We, and creation itself, actualize the possibilities of the God who sustains the world, towards becoming in the world in a fuller, more deeper way. - R.E. Slater

There is urgency in coming to see the world as a web of interrelated processes of which we are integral parts, so that all of our choices and actions have [consequential effects upon] the world around us. - Process Metaphysician Alfred North Whitehead

Kurt Gödel's Incompleteness Theorem says (i) all closed systems are unprovable within themselves and, that (ii) all open systems are rightly understood as incomplete. - R.E. Slater

The most true thing about you is what God has said to you in Christ, "You are My Beloved." - Tripp Fuller

The God among us is the God who refuses to be God without us, so great is God's Love. - Tripp Fuller

According to some Christian outlooks we were made for another world.
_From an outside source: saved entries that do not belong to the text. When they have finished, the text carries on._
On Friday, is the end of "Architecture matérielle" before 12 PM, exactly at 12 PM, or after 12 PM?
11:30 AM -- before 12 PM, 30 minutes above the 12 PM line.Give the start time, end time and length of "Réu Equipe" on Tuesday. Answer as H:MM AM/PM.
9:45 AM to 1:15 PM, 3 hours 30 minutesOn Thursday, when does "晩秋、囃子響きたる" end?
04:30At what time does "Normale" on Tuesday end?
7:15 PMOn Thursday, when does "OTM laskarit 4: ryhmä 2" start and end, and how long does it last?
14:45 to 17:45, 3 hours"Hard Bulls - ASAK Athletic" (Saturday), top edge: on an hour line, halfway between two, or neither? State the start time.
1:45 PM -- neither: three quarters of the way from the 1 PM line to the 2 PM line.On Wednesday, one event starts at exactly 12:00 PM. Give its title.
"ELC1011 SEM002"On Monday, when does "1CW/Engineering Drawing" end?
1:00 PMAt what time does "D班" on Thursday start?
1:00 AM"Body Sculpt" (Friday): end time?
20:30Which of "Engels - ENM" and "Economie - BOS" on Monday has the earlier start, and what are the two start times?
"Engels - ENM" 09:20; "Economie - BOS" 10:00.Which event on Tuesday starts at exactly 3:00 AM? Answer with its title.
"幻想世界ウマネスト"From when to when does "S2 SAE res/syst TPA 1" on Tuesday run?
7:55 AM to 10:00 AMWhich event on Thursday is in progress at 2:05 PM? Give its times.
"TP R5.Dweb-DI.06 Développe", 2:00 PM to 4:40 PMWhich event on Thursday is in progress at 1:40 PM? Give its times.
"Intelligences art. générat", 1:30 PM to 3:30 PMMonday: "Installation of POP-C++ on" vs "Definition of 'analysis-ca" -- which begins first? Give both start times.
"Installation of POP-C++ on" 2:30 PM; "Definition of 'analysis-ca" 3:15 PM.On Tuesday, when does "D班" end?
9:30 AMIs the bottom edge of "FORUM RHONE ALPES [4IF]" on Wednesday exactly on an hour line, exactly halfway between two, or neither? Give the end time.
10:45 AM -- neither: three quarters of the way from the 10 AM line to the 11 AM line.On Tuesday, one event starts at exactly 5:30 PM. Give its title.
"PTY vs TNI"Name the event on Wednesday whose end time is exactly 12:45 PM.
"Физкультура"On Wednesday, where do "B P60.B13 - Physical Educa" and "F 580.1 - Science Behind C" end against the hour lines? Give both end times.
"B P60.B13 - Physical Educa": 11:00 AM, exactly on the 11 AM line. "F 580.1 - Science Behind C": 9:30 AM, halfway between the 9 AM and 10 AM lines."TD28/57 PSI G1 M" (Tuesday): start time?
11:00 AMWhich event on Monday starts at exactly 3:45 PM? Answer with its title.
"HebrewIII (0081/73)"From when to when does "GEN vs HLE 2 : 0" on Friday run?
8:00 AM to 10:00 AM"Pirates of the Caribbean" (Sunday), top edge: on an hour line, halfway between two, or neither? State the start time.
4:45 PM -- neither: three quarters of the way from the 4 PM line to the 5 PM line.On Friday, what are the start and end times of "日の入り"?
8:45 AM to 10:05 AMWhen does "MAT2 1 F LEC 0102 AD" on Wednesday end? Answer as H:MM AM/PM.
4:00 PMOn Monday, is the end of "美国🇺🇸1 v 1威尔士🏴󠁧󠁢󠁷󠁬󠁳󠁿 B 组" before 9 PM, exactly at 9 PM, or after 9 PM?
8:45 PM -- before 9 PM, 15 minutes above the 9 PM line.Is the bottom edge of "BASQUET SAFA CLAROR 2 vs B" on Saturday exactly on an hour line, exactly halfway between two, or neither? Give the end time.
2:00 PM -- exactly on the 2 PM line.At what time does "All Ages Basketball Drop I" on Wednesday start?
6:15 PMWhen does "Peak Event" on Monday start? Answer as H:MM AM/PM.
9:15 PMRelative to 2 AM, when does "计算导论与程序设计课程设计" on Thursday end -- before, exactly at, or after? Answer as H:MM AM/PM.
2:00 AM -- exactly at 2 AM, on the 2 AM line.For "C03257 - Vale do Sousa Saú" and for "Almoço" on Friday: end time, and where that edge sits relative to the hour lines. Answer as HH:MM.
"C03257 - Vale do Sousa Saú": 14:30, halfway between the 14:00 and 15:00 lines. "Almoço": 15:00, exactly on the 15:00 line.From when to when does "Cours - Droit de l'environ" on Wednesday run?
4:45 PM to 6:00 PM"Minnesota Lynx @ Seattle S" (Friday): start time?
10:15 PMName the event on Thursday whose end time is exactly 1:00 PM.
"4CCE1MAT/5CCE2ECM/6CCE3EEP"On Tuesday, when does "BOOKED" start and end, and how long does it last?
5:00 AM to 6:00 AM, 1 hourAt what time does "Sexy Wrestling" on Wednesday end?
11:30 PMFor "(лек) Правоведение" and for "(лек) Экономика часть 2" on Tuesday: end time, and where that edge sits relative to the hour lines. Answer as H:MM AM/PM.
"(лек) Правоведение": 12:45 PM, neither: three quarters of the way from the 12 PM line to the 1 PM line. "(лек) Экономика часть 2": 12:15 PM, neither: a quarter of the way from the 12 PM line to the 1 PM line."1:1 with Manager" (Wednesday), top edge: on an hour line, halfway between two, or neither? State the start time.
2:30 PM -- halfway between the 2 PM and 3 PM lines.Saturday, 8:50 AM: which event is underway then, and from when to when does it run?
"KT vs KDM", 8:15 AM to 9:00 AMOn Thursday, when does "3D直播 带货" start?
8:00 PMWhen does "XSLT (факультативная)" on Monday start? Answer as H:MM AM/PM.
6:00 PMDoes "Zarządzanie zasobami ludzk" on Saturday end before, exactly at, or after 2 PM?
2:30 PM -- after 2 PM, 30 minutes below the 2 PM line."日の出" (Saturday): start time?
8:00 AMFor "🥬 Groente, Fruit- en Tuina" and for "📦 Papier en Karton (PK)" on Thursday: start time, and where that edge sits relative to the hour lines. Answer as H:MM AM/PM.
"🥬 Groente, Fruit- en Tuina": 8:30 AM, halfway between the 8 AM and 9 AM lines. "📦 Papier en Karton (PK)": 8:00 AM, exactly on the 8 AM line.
Perhaps, rather, we were made for this world to recreate, reclaim, redeem, and renew unto God's future aspiration by the power of His Spirit. - R.E. Slater

Our eschatological ethos is to love. To stand with those who are oppressed. To stand against those who are oppressing. It is that simple. Love is our only calling and Christian Hope. - R.E. Slater

Secularization theory has been massively falsified. We don't live in an age of secularity. We live in an age of explosive, pervasive religiosity... an age of religious pluralism. - Peter L. Berger

Exploring the edge of life and faith in a post-everything world. - Todd Littleton

I don't need another reason to believe, your love is all around for me to see. – Anon

Thou art our need; and in giving us more of thyself thou givest us all. - Khalil Gibran, Prayer XXIII

Be careful what you pretend to be. You become what you pretend to be. - Kurt Vonnegut

Religious beliefs, far from being primary, are often shaped and adjusted by our social goals. - Jim Forest

We become who we are by what we believe and can justify. - R.E. Slater

People, even more than things, need to be restored, renewed, revived, reclaimed, and redeemed; never throw out anyone. – Anon

Certainly, God's love has made fools of us all. - R.E. Slater

An apocalyptic Christian faith doesn't wait for Jesus to come, but for Jesus to become in our midst. - R.E. Slater

Christian belief in God begins with the cross and resurrection of Jesus, not with rational apologetics. - Eberhard Jüngel, Jürgen Moltmann

Our knowledge of God is through the 'I-Thou' encounter, not in finding God at the end of a syllogism or argument. There is a grave danger in any Christian treatment of God as an object. The God of Jesus Christ and Scripture is irreducibly subject and never made as an object, a force, a power, or a principle that can be manipulated. - Emil Brunner

“Ehyeh Asher Ehyeh” means "I will be that who I have yet to become." - God (Ex 3.14) or, conversely, “I AM who I AM Becoming.”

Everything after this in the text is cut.